TX1入门教程软件篇-安装TensorFlow(1.0.1)
TX1入门教程软件篇-安装TensorFlow(1.0.1)
说明:
- 介绍如何在TX1上安装TensorFlow 1.0.1版本,1.0版本以上可以支持更多功能实现。
准备:
- 利用Jetpack安装如下:
- L4T 24.2.1 an Ubuntu 16.04 64-bit variant (aarch64)
- CUDA 8.0
- cuDNN 5.1.5
- TensorFlow安装需要用到CUDA和cuDNN
- TensorFlow占用比较多空间,TX1通常空间不足,最好增加64G+的U盘作为root分区启动,增加交换分区大小为8G+
安装:
- 安装Java:
sudo add-apt-repository ppa:webupd8team/java
sudo apt-get update
sudo apt-get install oracle-java8-installer
- 安装依赖,(使用Python 2.7)
sudo apt-get install zip unzip autoconf automake libtool curl zlib1g-dev maven -y
sudo apt-get install python-numpy swig python-dev python-pip python-wheel -y
- 安装Bazel(0.5.0版本)
wget https://github.com/bazelbuild/bazel/releases/download/0.4.5/bazel-0.4.5-dist.zip
- 解压,进入
cd bazel-0.4.5-dist
- 修改:
vim src/main/java/com/google/devtools/build/lib/util/CPU.java
- 其中28行:ARM("arm", ImmutableSet.of("arm","armv7l"))

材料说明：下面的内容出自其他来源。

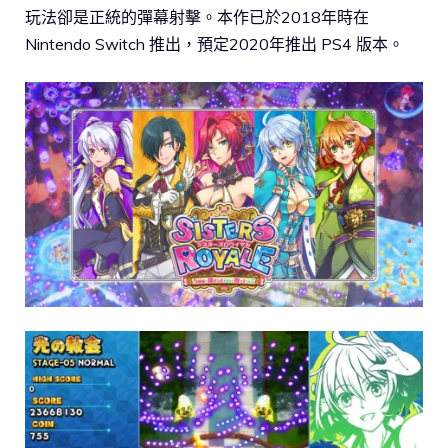
玩法卻是正統的彈幕射擊。本作已於2018年時在
Nintendo Switch 推出，預定2020年推出 PS4 版本。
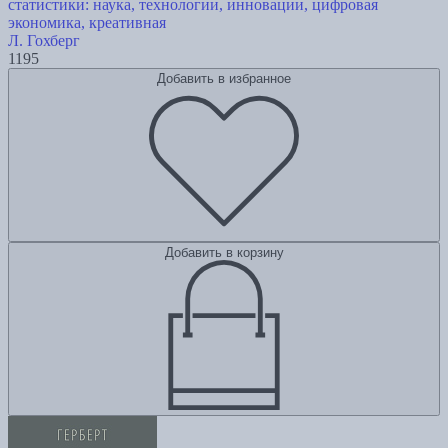
статистики: наука, технологии, инновации, цифровая
экономика, креативная
Л. Гохберг
1195
Добавить в избранное
Добавить в корзину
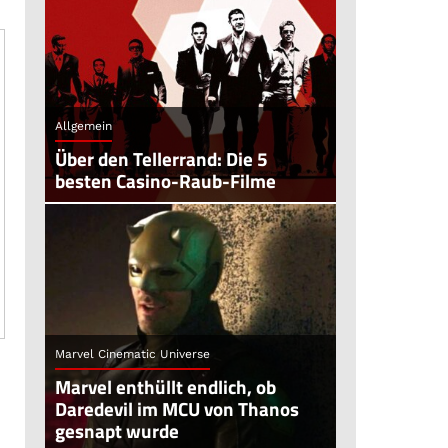
Allgemein
Über den Tellerrand: Die 5
besten Casino-Raub-Filme
Marvel Cinematic Universe
Marvel enthüllt endlich, ob
Daredevil im MCU von Thanos
gesnapt wurde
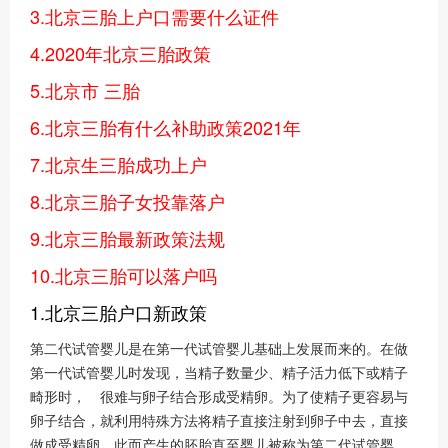
3.北京三胎上户口需要什么证件
4.2020年北京三胎政策
5.北京市 三胎
6.北京三胎有什么补助政策2021年
7.北京生三胎成功上户
8.北京三胎子女投靠落户
9.北京三胎最新政策法规
10.北京三胎可以落户吗
1.北京三胎户口新政策
第二代试管婴儿是在第一代试管婴儿基础上发展而来的。在做
第一代试管婴儿时发现，当精子数量少、精子活力低下或精子
畸形时， 很难与卵子结合形成受精卵。为了使精子更容易与
卵子结合，就利用特殊方法将精子直接注射到卵子中去，直接
做成受精卵，此而产生的胚胎直至婴儿被称为第二代试管婴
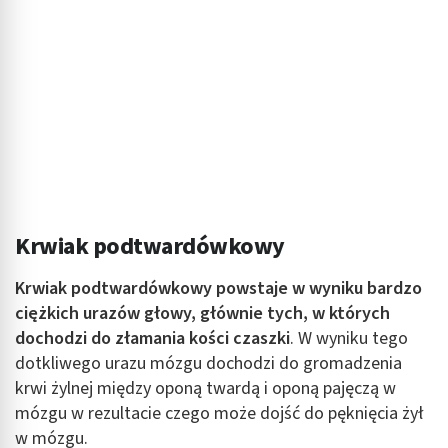
Krwiak podtwardówkowy
Krwiak podtwardówkowy powstaje w wyniku bardzo
ciężkich urazów głowy, głównie tych, w których
dochodzi do złamania kości czaszki
. W wyniku tego
dotkliwego urazu mózgu dochodzi do gromadzenia
krwi żylnej między oponą twardą i oponą pajęczą w
mózgu w rezultacie czego może dojść do pęknięcia żył
w mózgu.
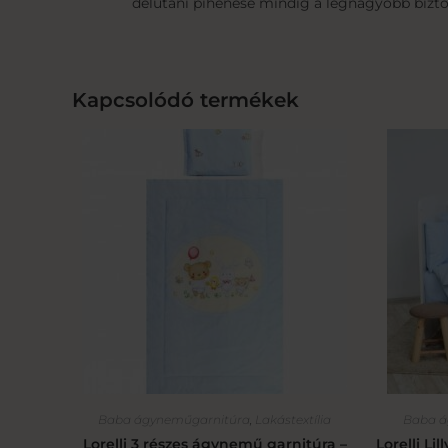
délutáni pihenése mindig a legnagyobb bizto
Kapcsolódó termékek
Baba ágyneműgarnitúra
,
Lakástextília
Baba á
Lorelli 3 részes ágynemű garnitúra –
Lorelli Li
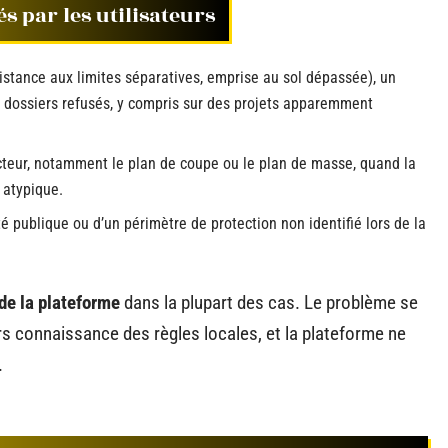
s par les utilisateurs
istance aux limites séparatives, emprise au sol dépassée), un
e dossiers refusés, y compris sur des projets apparemment
ucteur, notamment le plan de coupe ou le plan de masse, quand la
 atypique.
é publique ou d’un périmètre de protection non identifié lors de la
 de la plateforme
dans la plupart des cas. Le problème se
urs connaissance des règles locales, et la plateforme ne
.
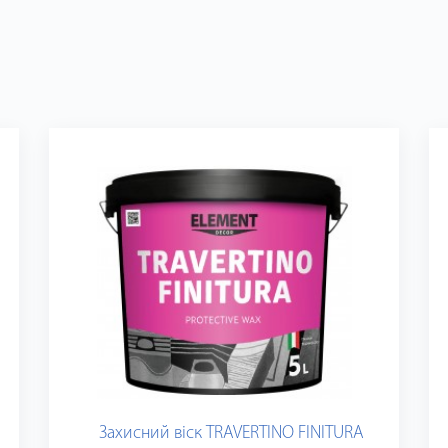
Захисний вiск TRAVERTINO FINITURA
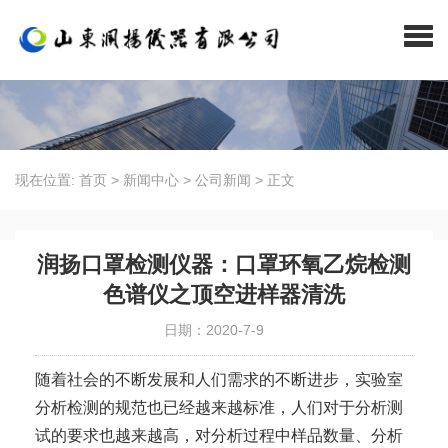
现在位置:
首页
>
新闻中心
>
公司新闻
>
正文
润扬口罩检测仪器：口罩环氧乙烷检测
色谱仪之顶空进样器清洗
日期：2020-7-9
随着社会的不断发展和人们需求的不断进步，实验室
分析检测的规范也已经越来越标准，人们对于分析测
试的要求也越来越高，对分析过程中样品数量、分析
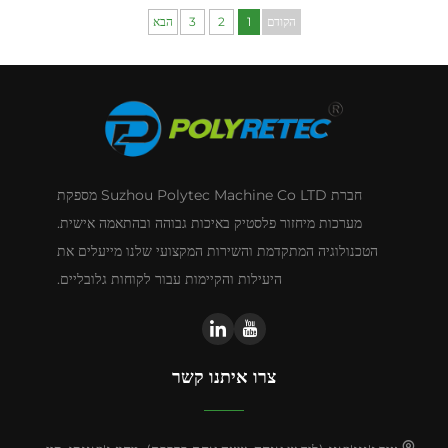
הקודם
1
2
3
הבא
חברת Suzhou Polytec Machine Co LTD מספקת
מערכות מיחזור פלסטיק באיכות גבוהה ובהתאמה אישית.
הטכנולוגיה המתקדמת והשירות המקצועי שלנו מייעלים את
היעילות והקיימות עבור לקוחות גלובליים.
צרו איתנו קשר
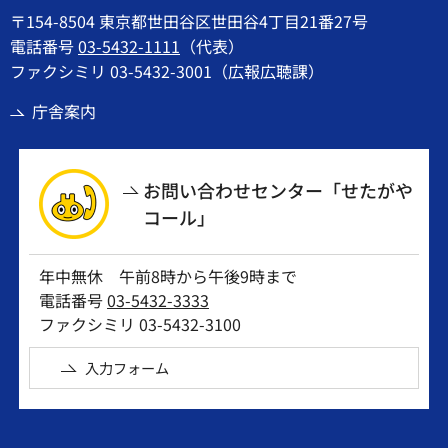
〒154-8504 東京都世田谷区世田谷4丁目21番27号
電話番号
03-5432-1111
（代表）
ファクシミリ 03-5432-3001（広報広聴課）
庁舎案内
お問い合わせセンター「せたがや
コール」
年中無休 午前8時から午後9時まで
電話番号
03-5432-3333
ファクシミリ 03-5432-3100
入力フォーム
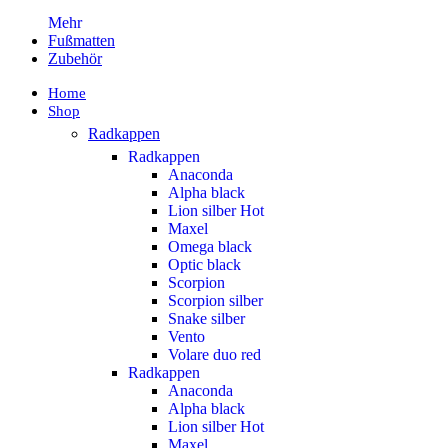
Mehr
Fußmatten
Zubehör
Home
Shop
Radkappen
Radkappen
Anaconda
Alpha black
Lion silber
Hot
Maxel
Omega black
Optic black
Scorpion
Scorpion silber
Snake silber
Vento
Volare duo red
Radkappen
Anaconda
Alpha black
Lion silber
Hot
Maxel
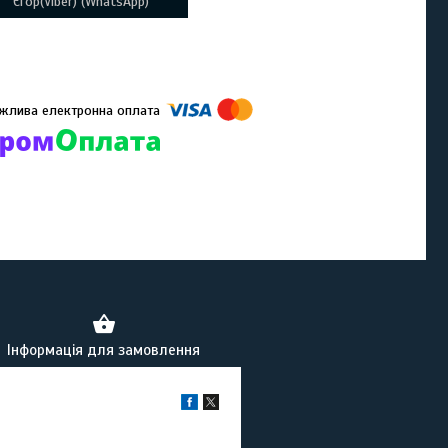
Єгор(Viber) (WhatsApp)
омпанії підключені електронні платежі. Тепер ви можете купити
ь-який товар не покидаючи сайту.
Інформація для замовлення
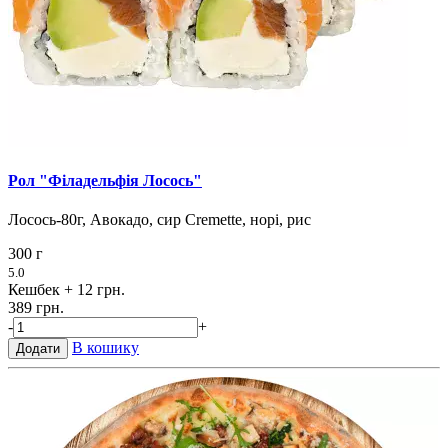
Рол "Філадельфія Лосось"
Лосось-80г, Авокадо, сир Cremette, норі, рис
300 г
5.0
Кешбек
+ 12 грн.
389 грн.
-
+
В кошику
Додати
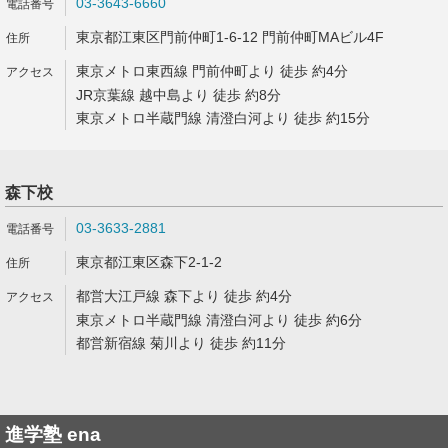
03-3643-6660
東京都江東区門前仲町1-6-12 門前仲町MAビル4F
東京メトロ東西線 門前仲町より 徒歩 約4分
JR京葉線 越中島より 徒歩 約8分
東京メトロ半蔵門線 清澄白河より 徒歩 約15分
森下校
03-3633-2881
東京都江東区森下2-1-2
都営大江戸線 森下より 徒歩 約4分
東京メトロ半蔵門線 清澄白河より 徒歩 約6分
都営新宿線 菊川より 徒歩 約11分
進学塾 ena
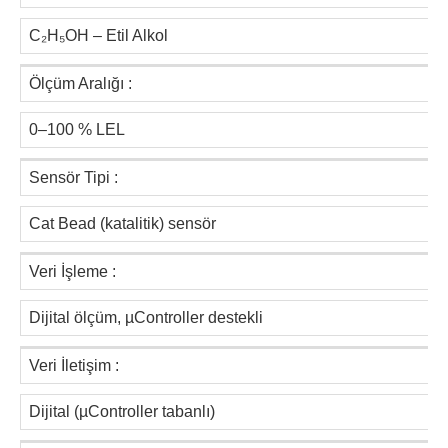
C₂H₅OH – Etil Alkol
Ölçüm Aralığı :
0–100 % LEL
Sensör Tipi :
Cat Bead (katalitik) sensör
Veri İşleme :
Dijital ölçüm, µController destekli
Veri İletişim :
Dijital (µController tabanlı)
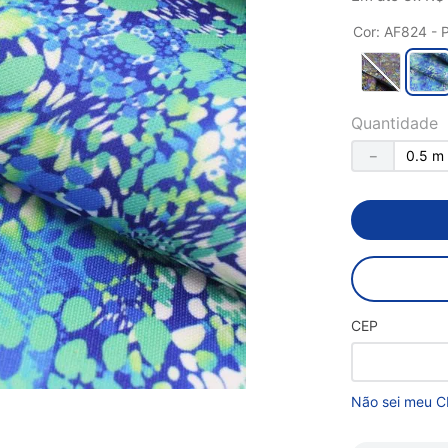
Cor
:
AF824 - 
Quantidade
－
CEP
Não sei meu C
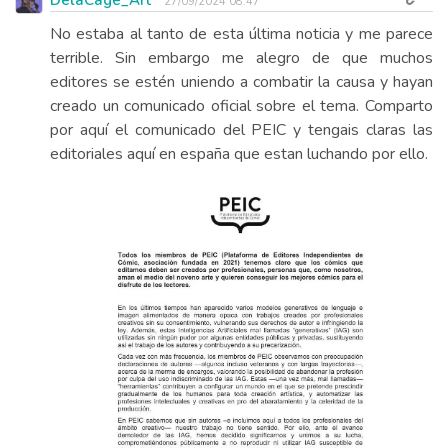
DelaCage_Art
27/09/2024 08:47
No estaba al tanto de esta última noticia y me parece
terrible. Sin embargo me alegro de que muchos
editores se estén uniendo a combatir la causa y hayan
creado un comunicado oficial sobre el tema. Comparto
por aquí el comunicado del PEIC y tengais claras las
editoriales aquí en españa que estan luchando por ello.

- 修改为:ARM("arm", ImmutableSet.of("aarch64", "arm","armv7l"))
- 编译:
./compile.sh
- 复制到系统bin目录:
sudo cp output/bazel /usr/local/bin
创建swap文件
- 创建8G swap文件:
fallocate -l 8G swapfile
- 修改权限
chmod 600 swapfile
- 创建swap区
mkswap swapfile
- 激活
swapon swapfile
- 确认
swapon -s
安装TensorFlow
- 克隆
git clone https://github.com/tensorflow/tensorflow.git
- checkout 新版本
cd tensorflow
git checkout v1.0.1
- 修改:
tensorflow/stream_executor/cuda/cuda_gpu_executor.cc
- 找到:
static int TryToReadNumaNode(conststring &pci_bus_id,intdevice_ordinal)
- 添加:
#if defined(__APPLE__)
#ifdef __aarch64__
LOG(INFO) << "ARM64 does not support NUMA - returning NUMA node zero";
return 0;
#elif defined(__APPLE__)
- 增加头文件
sudo cp /usr/include/cudnn.h /usr/lib/aarch64-linux-gnu/include/cudnn.h
- 编译:
./configure
- 配置:
ubuntu@tegra-ubuntu:~/tensorflow$ ./configure
Please specify the location of python. [Default is /usr/bin/python]: /usr/bin/python2.7
Please specify optimization flags to use during compilation [Default is -march=native]:
Do you wish to use jemalloc as the malloc implementation? (Linux only) [Y/n] y
jemalloc enabled on Linux
Do you wish to build TensorFlow with Google Cloud Platform support? [y/N] n
No Google Cloud Platform support will be enabled for TensorFlow
Do you wish to build TensorFlow with Hadoop File System support? [y/N] n
No Hadoop File System support will be enabled for TensorFlow
Do you wish to build TensorFlow with the XLA just-in-time compiler (experimental)? [y/N] y
XLA JIT support will be enabled for TensorFlow
Found possible Python library paths:
/usr/local/lib/python2.7/dist-packages
/usr/lib/python2.7/dist-packages
Please input the desired Python library path to use. Default is [/usr/local/lib/python2.7/dist-packages]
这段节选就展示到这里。